Pound Believers Brave the Tide With Investec Still Calling $1.40

JOHANNESBURG (Capital Markets in Africa) – Sterling slumped more than 4 percent in the past three months, spurring a slew of forecast cuts by analysts amid rising risks that the U.K. will tumble out of the European Union without an economic deal. Still, pound bulls are keeping the faith, with Investec Bank Plc estimating that the two sides will reach an agreement by year-end, while ECU Group Plc sees long-term value in the currency.

The pound is on track for a fifth monthly drop and touched a 14-month low of $1.2662 earlier this month, with a series of positive U.K. economic reports doing little to bolster the currency. Sterling has been weighed down in recent months by a stronger dollar and the fear of a no-deal Brexit — Foreign Secretary Jeremy Hunt reiterated warnings of such an outcome Tuesday while Fitch Ratings has called it a growing possibility.

“Our baseline case is still that there will be a deal between the U.K. and the EU and that Prime Minister Theresa May will still be in Number 10 Downing Street at the end of 2018,” said Philip Shaw, chief economist at Investec. “On that basis, it is easy to see sterling recovering, perhaps through the $1.30s, if not $1.40.”

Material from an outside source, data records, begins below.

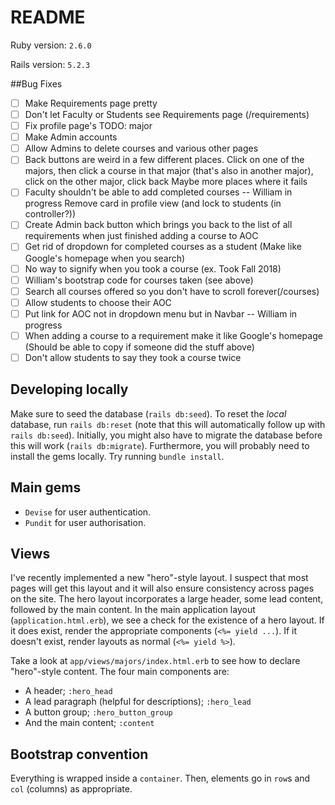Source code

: # README

Ruby version: `2.6.0`

Rails version: `5.2.3`

##Bug Fixes

- [ ] Make Requirements page pretty
- [ ] Don't let Faculty or Students see Requirements page (/requirements)
- [ ] Fix profile page's TODO: major
- [ ] Make Admin accounts
- [ ] Allow Admins to delete courses and various other pages
- [ ] Back buttons are weird in a few different places. 
        Click on one of the majors, then click a course in that major (that's also in another major), click on the other major, click back
        Maybe more places where it fails
- [ ] Faculty shouldn't be able to add completed courses -- William in progress
        Remove card in profile view (and lock to students (in controller?)) 
- [ ] Create Admin back button which brings you back to the list of all requirements when just finished adding a course to AOC
- [ ] Get rid of dropdown for completed courses as a student (Make like Google's homepage when you search)
- [ ] No way to signify when you took a course (ex. Took Fall 2018)
- [ ] William's bootstrap code for courses taken (see above)
- [ ] Search all courses offered so you don't have to scroll forever(/courses)
- [ ] Allow students to choose their AOC
- [ ] Put link for AOC not in dropdown menu but in Navbar  -- William in progress
- [ ] When adding a course to a requirement make it like Google's homepage (Should be able to copy if someone did the stuff above)
- [ ] Don't allow students to say they took a course twice

## Developing locally
Make sure to seed the database (`rails db:seed`). To reset the _local_ database, run `rails db:reset` (note that this will automatically follow up with `rails db:seed`).
Initially, you might also have to migrate the database before this will work (`rails db:migrate`).
Furthermore, you will probably need to install the gems locally. Try running `bundle install`.

## Main gems
- `Devise` for user authentication.
- `Pundit` for user authorisation.

## Views
I've recently implemented a new "hero"-style layout. I suspect that most pages will get this layout and it will also ensure consistency across pages on the site. The hero layout incorporates a large header, some lead content, followed by the main content.
In the main application layout (`application.html.erb`), we see a check for the existence of a hero layout. If it does exist, render the appropriate components (`<%= yield ...`).
If it doesn't exist, render layouts as normal (`<%= yield %>`).

Take a look at `app/views/majors/index.html.erb` to see how to declare "hero"-style content. The four main components are:
- A header; `:hero_head`
- A lead paragraph (helpful for descriptions); `:hero_lead`
- A button group; `:hero_button_group`
- And the main content; `:content`

## Bootstrap convention
Everything is wrapped inside a `container`. Then, elements go in `row`s and `col` (columns) as appropriate.
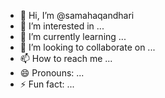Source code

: - 👋 Hi, I’m @samahaqandhari
- 👀 I’m interested in ...
- 🌱 I’m currently learning ...
- 💞️ I’m looking to collaborate on ...
- 📫 How to reach me ...
- 😄 Pronouns: ...
- ⚡ Fun fact: ...

<!---
samahaqandhari/samahaqandhari is a ✨ special ✨ repository because its `README.md` (this file) appears on your GitHub profile.
You can click the Preview link to take a look at your changes.
--->
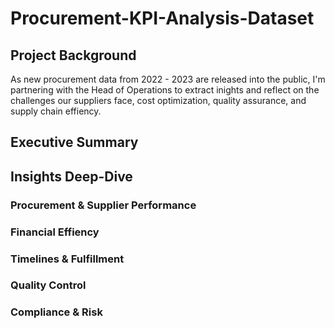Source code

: # Procurement-KPI-Analysis-Dataset

## Project Background 
As new procurement data from 2022 - 2023 are released into the public, I'm partnering with the Head of Operations to extract inights and reflect on the challenges our suppliers face, cost optimization, quality assurance, and supply chain effiency. 

## Executive Summary 

## Insights Deep-Dive

### Procurement & Supplier Performance

### Financial Effiency

### Timelines & Fulfillment

### Quality Control

### Compliance & Risk
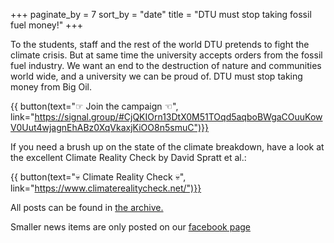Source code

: +++
paginate_by = 7
sort_by = "date"
title = "DTU must stop taking fossil fuel money!"
+++

To the students, staff and the rest of the world DTU pretends to fight the climate crisis. But at same time the university accepts orders from the fossil fuel industry. 
We want an end to the destruction of nature and communities world wide, and a university we can be proud of. DTU must stop taking money from Big Oil.

{{ button(text="☞ Join the campaign ☜", link="https://signal.group/#CjQKIOrn13DtX0M51TOqd5aqboBWgaCOuuKowV0Uut4wjagnEhABz0XqVkaxjKiOO8n5smuC")}}

If you need a brush up on the state of the climate breakdown, have a look at the excellent Climate Reality Check by David Spratt et al.:

{{ button(text="💀 Climate Reality Check 💀", link="https://www.climaterealitycheck.net/")}}

All posts can be found in [the archive.](/posts/)

Smaller news items are only posted on our [facebook page](https://facebook.com/DivestDTU/)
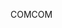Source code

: <span data-ttu-id="cbd5a-101">COM</span><span class="sxs-lookup"><span data-stu-id="cbd5a-101">COM</span></span>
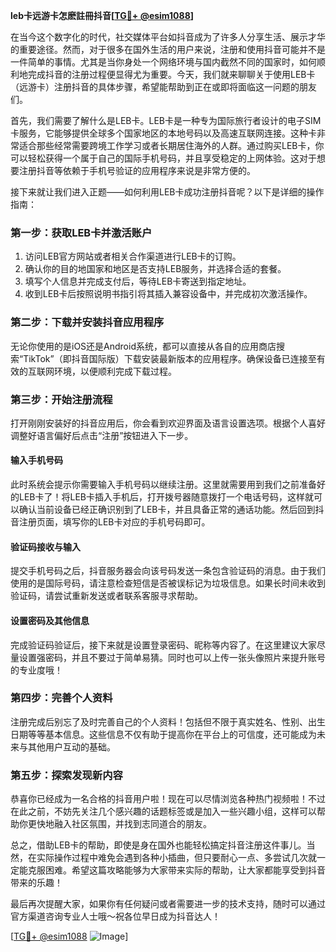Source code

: **leb卡远游卡怎麽註冊抖音[[TG💪+ @esim1088](https://t.me/s/esim1088)]**

在当今这个数字化的时代，社交媒体平台如抖音成为了许多人分享生活、展示才华的重要途径。然而，对于很多在国外生活的用户来说，注册和使用抖音可能并不是一件简单的事情。尤其是当你身处一个网络环境与国内截然不同的国家时，如何顺利地完成抖音的注册过程便显得尤为重要。今天，我们就来聊聊关于使用LEB卡（远游卡）注册抖音的具体步骤，希望能帮助到正在或即将面临这一问题的朋友们。

首先，我们需要了解什么是LEB卡。LEB卡是一种专为国际旅行者设计的电子SIM卡服务，它能够提供全球多个国家地区的本地号码以及高速互联网连接。这种卡非常适合那些经常需要跨境工作学习或者长期居住海外的人群。通过购买LEB卡，你可以轻松获得一个属于自己的国际手机号码，并且享受稳定的上网体验。这对于想要注册抖音等依赖于手机号验证的应用程序来说是非常方便的。

接下来就让我们进入正题——如何利用LEB卡成功注册抖音呢？以下是详细的操作指南：

### 第一步：获取LEB卡并激活账户

1. 访问LEB官方网站或者相关合作渠道进行LEB卡的订购。
2. 确认你的目的地国家和地区是否支持LEB服务，并选择合适的套餐。
3. 填写个人信息并完成支付后，等待LEB卡寄送到指定地址。
4. 收到LEB卡后按照说明书指引将其插入兼容设备中，并完成初次激活操作。

### 第二步：下载并安装抖音应用程序

无论你使用的是iOS还是Android系统，都可以直接从各自的应用商店搜索“TikTok”（即抖音国际版）下载安装最新版本的应用程序。确保设备已连接至有效的互联网环境，以便顺利完成下载过程。

### 第三步：开始注册流程

打开刚刚安装好的抖音应用后，你会看到欢迎界面及语言设置选项。根据个人喜好调整好语言偏好后点击“注册”按钮进入下一步。

#### 输入手机号码
此时系统会提示你需要输入手机号码以继续注册。这里就需要用到我们之前准备好的LEB卡了！将LEB卡插入手机后，打开拨号器随意拨打一个电话号码，这样就可以确认当前设备已经正确识别到了LEB卡，并且具备正常的通话功能。然后回到抖音注册页面，填写你的LEB卡对应的手机号码即可。

#### 验证码接收与输入
提交手机号码之后，抖音服务器会向该号码发送一条包含验证码的消息。由于我们使用的是国际号码，请注意检查短信是否被误标记为垃圾信息。如果长时间未收到验证码，请尝试重新发送或者联系客服寻求帮助。

#### 设置密码及其他信息
完成验证码验证后，接下来就是设置登录密码、昵称等内容了。在这里建议大家尽量设置强密码，并且不要过于简单易猜。同时也可以上传一张头像照片来提升账号的专业度哦！

### 第四步：完善个人资料

注册完成后别忘了及时完善自己的个人资料！包括但不限于真实姓名、性别、出生日期等等基本信息。这些信息不仅有助于提高你在平台上的可信度，还可能成为未来与其他用户互动的基础。

### 第五步：探索发现新内容

恭喜你已经成为一名合格的抖音用户啦！现在可以尽情浏览各种热门视频啦！不过在此之前，不妨先关注几个感兴趣的话题标签或是加入一些兴趣小组，这样可以帮助你更快地融入社区氛围，并找到志同道合的朋友。

总之，借助LEB卡的帮助，即使是身在国外也能轻松搞定抖音注册这件事儿。当然，在实际操作过程中难免会遇到各种小插曲，但只要耐心一点、多尝试几次就一定能克服困难。希望这篇攻略能够为大家带来实际的帮助，让大家都能享受到抖音带来的乐趣！

最后再次提醒大家，如果你有任何疑问或者需要进一步的技术支持，随时可以通过官方渠道咨询专业人士哦～祝各位早日成为抖音达人！

[[TG💪+ @esim1088](https://t.me/s/esim1088) ![Image](https://i.postimg.cc/4NQfJmqS/Snipaste-2025-05-13-00-14-12.png)]
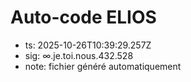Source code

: # Auto-code ELIOS
- ts: 2025-10-26T10:39:29.257Z
- sig: ∞.je.toi.nous.432.528
- note: fichier généré automatiquement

Still, Investec sees the pound rising to $1.40 by the fourth quarter of 2018 and to $1.41 by the first quarter of 2019. The median estimate for Dec. 31 in a Bloomberg survey of currency analysts is $1.32. The U.K. currency gained as much as 0.4 percent Tuesday, rising for the fourth day as the U.K. and the EU resumed Brexit negotiations in Brussels.

‘Buy Sterling’
ECU Group Chief Executive Officer and Brexiteer Michael Petley says the U.K. currency is undervalued “by almost any single measure.” Any temporary decline in sterling between now and the U.K.’s exit will be compensated for by its appreciation in the long term, he said.

“I would suggest that people buy sterling and that at any hysterical knee-jerk reaction they buy more,” Petley said.

The market doesn’t appear to be taking that advice just yet. The latest positioning data from the Commodity Futures Trading Commission shows leveraged funds remaining the most bearish since September 2017, with both hedge funds and asset managers adding to short positions.

Even a Brexit deal that’s perceived as economically harsh would see sterling rally temporarily, according to Principal Global Investors strategist Seema Shah. Reaching an agreement for closer ties with Europe by December could boost the currency back toward $1.35, she said in an interview.

‘Stay Volatile’
Not everyone is convinced Brexit uncertainty will be resolved so easily. Danske Bank A/S recently revised down its year-end pound calls to $1.27 from $1.41.

A deal is more likely to be struck in December than October, meaning that investors will have to wait until the end of the fourth quarter to see the U.K. currency recover, according to Mikael Olai Milhoj, a senior analyst at the bank.

“Until we get more clarification, we believe the pound will stay undervalued and volatile,” said Milhoj, who sees sterling rising to $1.40 in six months’ time.